Since this question of generational identity comes up not infrequently (and since I have some expertise on the subject), it’s worth noting that the baby boom as a demographic event wrapped up in mid-1964, while the generation is generally said to apply to everyone born that year. In other words, Walz (born in April) was a member of the baby boom itself, while Harris (born in October) wasn’t. Whether this makes her the second member of Gen X to be on a major-party ticket (after former Wisconsin congressman Paul D. Ryan) is up to your own subjective determination.

Notice on the above chart, though, that Harris and Walz (those overlapping circles at the right-most boundary of boomers and Gen X) sit closer to Trump than to Vance. Each will be 60 by the end of the year, giving them a cumulative age of 120 years — more than the 118 years of the Trump-Vance ticket.
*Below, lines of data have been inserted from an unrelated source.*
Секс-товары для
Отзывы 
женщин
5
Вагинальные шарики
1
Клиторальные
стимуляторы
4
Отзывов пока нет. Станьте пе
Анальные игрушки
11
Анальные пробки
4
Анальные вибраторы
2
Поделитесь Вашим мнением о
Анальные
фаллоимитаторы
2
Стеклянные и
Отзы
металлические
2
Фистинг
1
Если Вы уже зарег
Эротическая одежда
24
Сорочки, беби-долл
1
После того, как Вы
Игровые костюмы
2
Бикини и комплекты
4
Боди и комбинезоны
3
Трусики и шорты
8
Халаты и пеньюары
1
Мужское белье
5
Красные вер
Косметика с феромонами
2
Each is above the 116.3-year-old average since 1976.

But age, as the saying has it, ain’t nothing but a number. For at least one prominent member of the Democratic coalition, the Walz pick marks a transition in political thinking.

“It does feel like a generational shift,” Rep. Alexandria Ocasio-Cortez (D-N.Y.) said in a live stream on Instagram a few hours after the Walz announcement. “And by that I mean the kinds of generational politics that the Democratic Party is trying to practice now is a real departure from years past.”

She noted that “a generational shift doesn’t just mean that you’re electing younger people,” pointing to support for Sen. Bernie Sanders (I-Vt.) in the 2016 and 2020 Democratic primaries. Harris’s selection of Walz, while a reinforcement of the dominance of the baby boom (see caveats above) was nonetheless in her estimation a marked shift in how Democrats do politics, one respecting the ideology of younger voters. This is a useful argument for her to make as one of the figures most crucial to energizing young voters, but that doesn’t mean she is incorrect or insincere in making it.

This question of age, though? Revamped. Trump would be older at this point in a second term than Biden is now, but he has largely escaped similar scrutiny (in large part because Biden’s manifestations of his age were more obvious). The Democratic nominee is far younger, but the ticket slightly older — even though it does mark a generational shift in either delineation (how you draw the baby boom boundary) or approach (to hear Ocasio-Cortez tell it).

It is, to put it glibly, not the same old race.